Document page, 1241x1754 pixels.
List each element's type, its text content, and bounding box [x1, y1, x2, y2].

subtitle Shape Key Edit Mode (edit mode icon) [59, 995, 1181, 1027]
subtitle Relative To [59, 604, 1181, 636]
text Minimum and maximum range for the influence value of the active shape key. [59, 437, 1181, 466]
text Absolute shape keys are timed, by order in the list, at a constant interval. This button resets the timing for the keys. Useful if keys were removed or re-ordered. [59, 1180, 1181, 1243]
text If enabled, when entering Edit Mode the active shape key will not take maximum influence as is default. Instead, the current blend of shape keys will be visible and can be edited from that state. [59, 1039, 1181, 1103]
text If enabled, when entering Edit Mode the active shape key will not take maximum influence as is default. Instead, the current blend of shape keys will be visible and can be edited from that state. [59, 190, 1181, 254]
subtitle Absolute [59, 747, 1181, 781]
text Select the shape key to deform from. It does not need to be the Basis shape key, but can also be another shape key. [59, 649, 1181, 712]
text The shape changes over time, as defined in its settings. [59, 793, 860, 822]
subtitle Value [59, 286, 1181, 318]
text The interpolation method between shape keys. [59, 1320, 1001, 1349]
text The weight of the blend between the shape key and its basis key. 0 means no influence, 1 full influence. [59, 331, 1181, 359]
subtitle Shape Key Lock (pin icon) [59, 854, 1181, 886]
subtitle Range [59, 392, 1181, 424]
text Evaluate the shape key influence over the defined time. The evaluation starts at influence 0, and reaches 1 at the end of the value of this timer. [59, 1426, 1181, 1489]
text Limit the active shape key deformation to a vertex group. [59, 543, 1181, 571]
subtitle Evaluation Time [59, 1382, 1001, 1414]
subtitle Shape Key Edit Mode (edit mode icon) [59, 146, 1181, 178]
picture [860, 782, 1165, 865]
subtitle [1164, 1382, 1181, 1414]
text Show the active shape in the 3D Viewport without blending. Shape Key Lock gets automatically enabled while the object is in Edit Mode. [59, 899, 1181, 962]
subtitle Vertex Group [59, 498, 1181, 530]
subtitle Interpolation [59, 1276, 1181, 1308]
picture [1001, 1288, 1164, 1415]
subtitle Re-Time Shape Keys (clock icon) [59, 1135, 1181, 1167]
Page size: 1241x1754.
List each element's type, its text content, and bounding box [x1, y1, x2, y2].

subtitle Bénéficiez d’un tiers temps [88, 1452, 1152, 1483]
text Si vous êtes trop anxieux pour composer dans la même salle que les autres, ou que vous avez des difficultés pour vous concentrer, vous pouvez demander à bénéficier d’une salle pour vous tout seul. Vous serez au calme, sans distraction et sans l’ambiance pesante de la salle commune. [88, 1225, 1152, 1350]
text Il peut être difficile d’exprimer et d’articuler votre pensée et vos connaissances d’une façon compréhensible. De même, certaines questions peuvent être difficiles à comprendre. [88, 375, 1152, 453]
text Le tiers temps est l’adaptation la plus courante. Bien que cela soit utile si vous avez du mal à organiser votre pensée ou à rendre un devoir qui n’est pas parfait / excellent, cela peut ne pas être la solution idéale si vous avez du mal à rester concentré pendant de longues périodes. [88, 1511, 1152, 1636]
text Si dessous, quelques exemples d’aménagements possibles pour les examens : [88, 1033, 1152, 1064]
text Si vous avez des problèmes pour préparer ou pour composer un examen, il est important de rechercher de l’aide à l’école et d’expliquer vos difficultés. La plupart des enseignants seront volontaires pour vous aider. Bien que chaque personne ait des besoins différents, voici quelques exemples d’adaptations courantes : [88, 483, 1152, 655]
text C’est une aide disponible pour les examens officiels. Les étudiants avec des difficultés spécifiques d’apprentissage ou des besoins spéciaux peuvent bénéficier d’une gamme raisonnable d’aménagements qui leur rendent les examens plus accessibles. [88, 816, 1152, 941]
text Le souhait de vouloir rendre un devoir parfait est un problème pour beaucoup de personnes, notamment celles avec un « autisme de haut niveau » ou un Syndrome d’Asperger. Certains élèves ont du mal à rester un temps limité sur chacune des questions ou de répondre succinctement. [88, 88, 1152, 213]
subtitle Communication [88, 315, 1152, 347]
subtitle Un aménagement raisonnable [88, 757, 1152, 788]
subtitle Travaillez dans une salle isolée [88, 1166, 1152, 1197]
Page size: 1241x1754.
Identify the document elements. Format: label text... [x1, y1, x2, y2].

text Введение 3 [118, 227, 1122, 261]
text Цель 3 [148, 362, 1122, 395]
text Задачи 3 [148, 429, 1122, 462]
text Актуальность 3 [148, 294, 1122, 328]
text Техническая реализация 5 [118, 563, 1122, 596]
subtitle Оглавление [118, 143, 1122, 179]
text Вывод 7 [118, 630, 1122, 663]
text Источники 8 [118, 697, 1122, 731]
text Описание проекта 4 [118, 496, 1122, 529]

GOAL: Give the material above again, reproducing every line with no changes at all.

THE COMPLETED TASK:
Document page, 1241x1754 pixels.
List each element's type, its text content, and bounding box [x1, y1, x2, y2].

subtitle Shape Key Edit Mode (edit mode icon) [59, 995, 1181, 1027]
subtitle Relative To [59, 604, 1181, 636]
text Minimum and maximum range for the influence value of the active shape key. [59, 437, 1181, 466]
text Absolute shape keys are timed, by order in the list, at a constant interval. This button resets the timing for the keys. Useful if keys were removed or re-ordered. [59, 1180, 1181, 1243]
text If enabled, when entering Edit Mode the active shape key will not take maximum influence as is default. Instead, the current blend of shape keys will be visible and can be edited from that state. [59, 1039, 1181, 1103]
text If enabled, when entering Edit Mode the active shape key will not take maximum influence as is default. Instead, the current blend of shape keys will be visible and can be edited from that state. [59, 190, 1181, 254]
subtitle Absolute [59, 747, 1181, 781]
text Select the shape key to deform from. It does not need to be the Basis shape key, but can also be another shape key. [59, 649, 1181, 712]
text The shape changes over time, as defined in its settings. [59, 793, 860, 822]
subtitle Value [59, 286, 1181, 318]
text The interpolation method between shape keys. [59, 1320, 1001, 1349]
text The weight of the blend between the shape key and its basis key. 0 means no influence, 1 full influence. [59, 331, 1181, 359]
subtitle Shape Key Lock (pin icon) [59, 854, 1181, 886]
subtitle Range [59, 392, 1181, 424]
text Evaluate the shape key influence over the defined time. The evaluation starts at influence 0, and reaches 1 at the end of the value of this timer. [59, 1426, 1181, 1489]
text Limit the active shape key deformation to a vertex group. [59, 543, 1181, 571]
subtitle Evaluation Time [59, 1382, 1001, 1414]
subtitle Shape Key Edit Mode (edit mode icon) [59, 146, 1181, 178]
picture [860, 782, 1165, 865]
subtitle [1164, 1382, 1181, 1414]
text Show the active shape in the 3D Viewport without blending. Shape Key Lock gets automatically enabled while the object is in Edit Mode. [59, 899, 1181, 962]
subtitle Vertex Group [59, 498, 1181, 530]
subtitle Interpolation [59, 1276, 1181, 1308]
picture [1001, 1288, 1164, 1415]
subtitle Re-Time Shape Keys (clock icon) [59, 1135, 1181, 1167]
Page size: 1241x1754.
List each element's type, its text content, and bounding box [x1, y1, x2, y2].

subtitle Bénéficiez d’un tiers temps [88, 1452, 1152, 1483]
text Si vous êtes trop anxieux pour composer dans la même salle que les autres, ou que vous avez des difficultés pour vous concentrer, vous pouvez demander à bénéficier d’une salle pour vous tout seul. Vous serez au calme, sans distraction et sans l’ambiance pesante de la salle commune. [88, 1225, 1152, 1350]
text Il peut être difficile d’exprimer et d’articuler votre pensée et vos connaissances d’une façon compréhensible. De même, certaines questions peuvent être difficiles à comprendre. [88, 375, 1152, 453]
text Le tiers temps est l’adaptation la plus courante. Bien que cela soit utile si vous avez du mal à organiser votre pensée ou à rendre un devoir qui n’est pas parfait / excellent, cela peut ne pas être la solution idéale si vous avez du mal à rester concentré pendant de longues périodes. [88, 1511, 1152, 1636]
text Si dessous, quelques exemples d’aménagements possibles pour les examens : [88, 1033, 1152, 1064]
text Si vous avez des problèmes pour préparer ou pour composer un examen, il est important de rechercher de l’aide à l’école et d’expliquer vos difficultés. La plupart des enseignants seront volontaires pour vous aider. Bien que chaque personne ait des besoins différents, voici quelques exemples d’adaptations courantes : [88, 483, 1152, 655]
text C’est une aide disponible pour les examens officiels. Les étudiants avec des difficultés spécifiques d’apprentissage ou des besoins spéciaux peuvent bénéficier d’une gamme raisonnable d’aménagements qui leur rendent les examens plus accessibles. [88, 816, 1152, 941]
text Le souhait de vouloir rendre un devoir parfait est un problème pour beaucoup de personnes, notamment celles avec un « autisme de haut niveau » ou un Syndrome d’Asperger. Certains élèves ont du mal à rester un temps limité sur chacune des questions ou de répondre succinctement. [88, 88, 1152, 213]
subtitle Communication [88, 315, 1152, 347]
subtitle Un aménagement raisonnable [88, 757, 1152, 788]
subtitle Travaillez dans une salle isolée [88, 1166, 1152, 1197]
Page size: 1241x1754.
Identify the document elements. Format: label text... [x1, y1, x2, y2].

text Введение 3 [118, 227, 1122, 261]
text Цель 3 [148, 362, 1122, 395]
text Задачи 3 [148, 429, 1122, 462]
text Актуальность 3 [148, 294, 1122, 328]
text Техническая реализация 5 [118, 563, 1122, 596]
subtitle Оглавление [118, 143, 1122, 179]
text Вывод 7 [118, 630, 1122, 663]
text Источники 8 [118, 697, 1122, 731]
text Описание проекта 4 [118, 496, 1122, 529]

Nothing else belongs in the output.